# WORK REQUIRED
Transcribe the lines below exactly. No image belongs in the transcription.

# DATASET EXTRACT

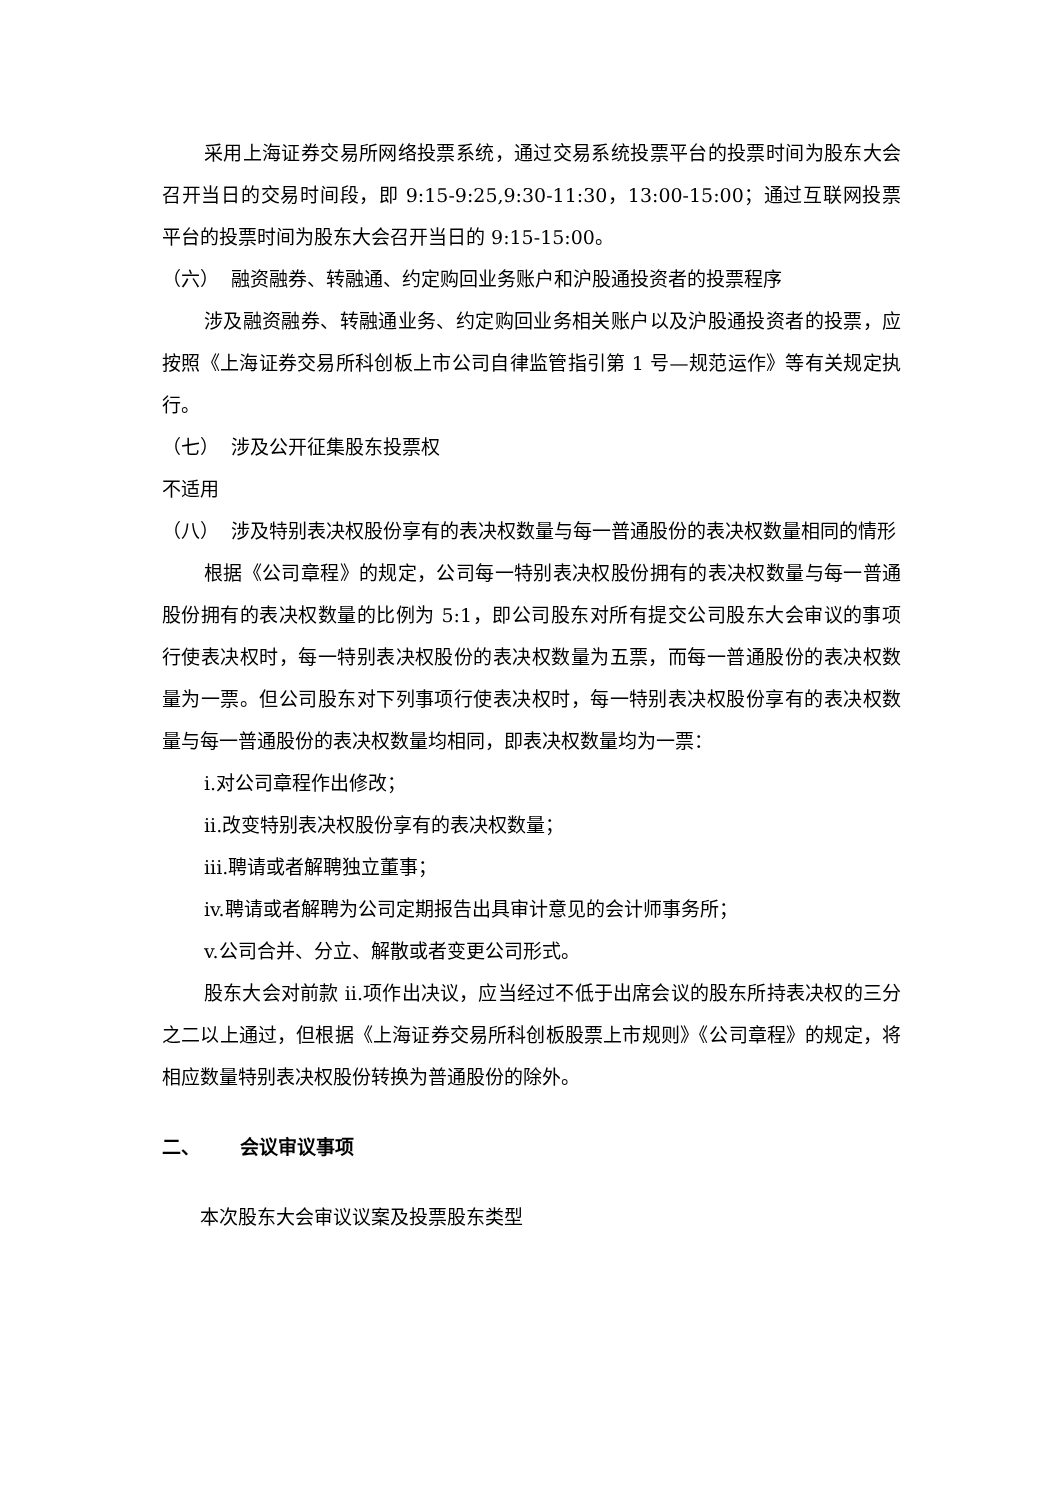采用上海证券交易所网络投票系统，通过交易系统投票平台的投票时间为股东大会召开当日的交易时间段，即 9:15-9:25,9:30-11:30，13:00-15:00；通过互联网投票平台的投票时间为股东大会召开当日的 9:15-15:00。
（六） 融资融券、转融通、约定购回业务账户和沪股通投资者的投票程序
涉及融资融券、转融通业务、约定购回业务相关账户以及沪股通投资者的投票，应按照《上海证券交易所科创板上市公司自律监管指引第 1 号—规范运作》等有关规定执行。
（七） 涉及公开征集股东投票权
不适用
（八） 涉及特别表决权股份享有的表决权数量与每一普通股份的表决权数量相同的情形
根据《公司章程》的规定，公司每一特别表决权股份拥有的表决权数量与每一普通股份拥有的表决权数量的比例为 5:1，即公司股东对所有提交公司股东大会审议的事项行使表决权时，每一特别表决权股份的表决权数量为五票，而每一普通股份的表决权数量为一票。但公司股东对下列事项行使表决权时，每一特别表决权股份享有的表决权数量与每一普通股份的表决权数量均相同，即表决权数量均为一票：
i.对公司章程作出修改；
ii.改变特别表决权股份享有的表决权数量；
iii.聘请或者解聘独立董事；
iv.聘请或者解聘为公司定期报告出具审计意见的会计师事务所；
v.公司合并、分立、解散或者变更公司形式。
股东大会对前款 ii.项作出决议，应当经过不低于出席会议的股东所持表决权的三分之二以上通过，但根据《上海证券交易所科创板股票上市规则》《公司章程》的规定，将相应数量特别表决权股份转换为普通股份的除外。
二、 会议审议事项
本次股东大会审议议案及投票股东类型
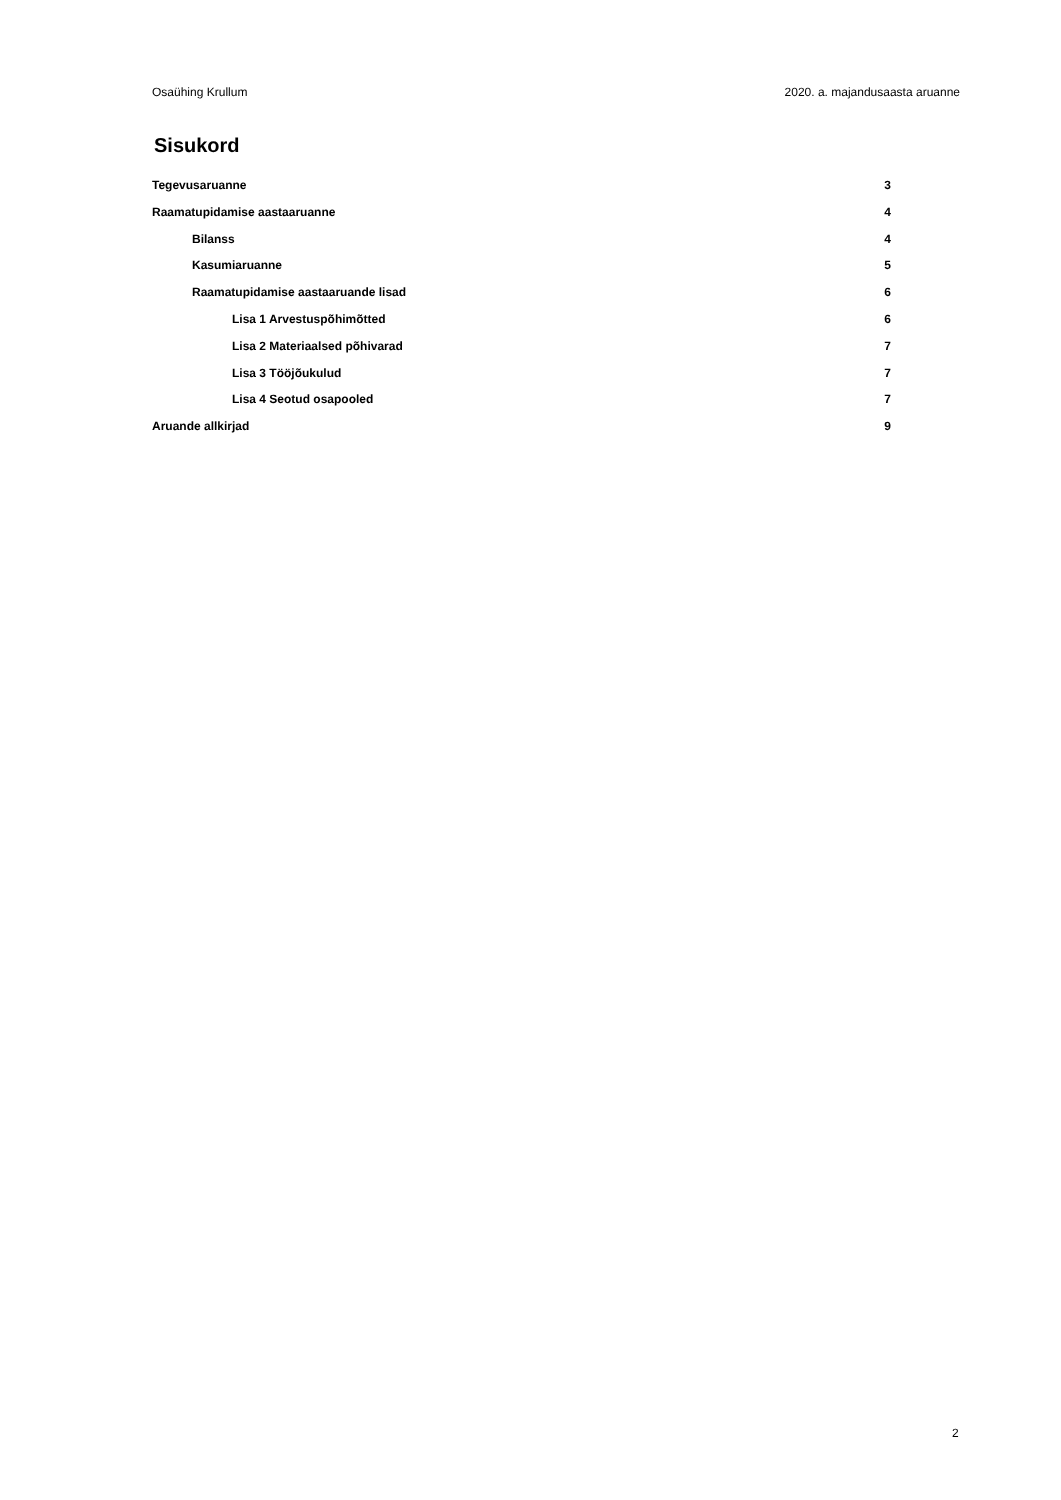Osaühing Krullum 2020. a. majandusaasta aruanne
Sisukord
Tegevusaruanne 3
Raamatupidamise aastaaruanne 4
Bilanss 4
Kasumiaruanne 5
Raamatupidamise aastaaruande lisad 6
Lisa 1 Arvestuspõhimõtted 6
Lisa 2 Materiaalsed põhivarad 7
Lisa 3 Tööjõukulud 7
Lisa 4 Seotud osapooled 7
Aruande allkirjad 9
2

# ANSWER BOX
采用上海证券交易所网络投票系统，通过交易系统投票平台的投票时间为股东大会召开当日的交易时间段，即 9:15-9:25,9:30-11:30，13:00-15:00；通过互联网投票平台的投票时间为股东大会召开当日的 9:15-15:00。
（六） 融资融券、转融通、约定购回业务账户和沪股通投资者的投票程序
涉及融资融券、转融通业务、约定购回业务相关账户以及沪股通投资者的投票，应按照《上海证券交易所科创板上市公司自律监管指引第 1 号—规范运作》等有关规定执行。
（七） 涉及公开征集股东投票权
不适用
（八） 涉及特别表决权股份享有的表决权数量与每一普通股份的表决权数量相同的情形
根据《公司章程》的规定，公司每一特别表决权股份拥有的表决权数量与每一普通股份拥有的表决权数量的比例为 5:1，即公司股东对所有提交公司股东大会审议的事项行使表决权时，每一特别表决权股份的表决权数量为五票，而每一普通股份的表决权数量为一票。但公司股东对下列事项行使表决权时，每一特别表决权股份享有的表决权数量与每一普通股份的表决权数量均相同，即表决权数量均为一票：
i.对公司章程作出修改；
ii.改变特别表决权股份享有的表决权数量；
iii.聘请或者解聘独立董事；
iv.聘请或者解聘为公司定期报告出具审计意见的会计师事务所；
v.公司合并、分立、解散或者变更公司形式。
股东大会对前款 ii.项作出决议，应当经过不低于出席会议的股东所持表决权的三分之二以上通过，但根据《上海证券交易所科创板股票上市规则》《公司章程》的规定，将相应数量特别表决权股份转换为普通股份的除外。
二、 会议审议事项
本次股东大会审议议案及投票股东类型
Osaühing Krullum 2020. a. majandusaasta aruanne
Sisukord
Tegevusaruanne 3
Raamatupidamise aastaaruanne 4
Bilanss 4
Kasumiaruanne 5
Raamatupidamise aastaaruande lisad 6
Lisa 1 Arvestuspõhimõtted 6
Lisa 2 Materiaalsed põhivarad 7
Lisa 3 Tööjõukulud 7
Lisa 4 Seotud osapooled 7
Aruande allkirjad 9
2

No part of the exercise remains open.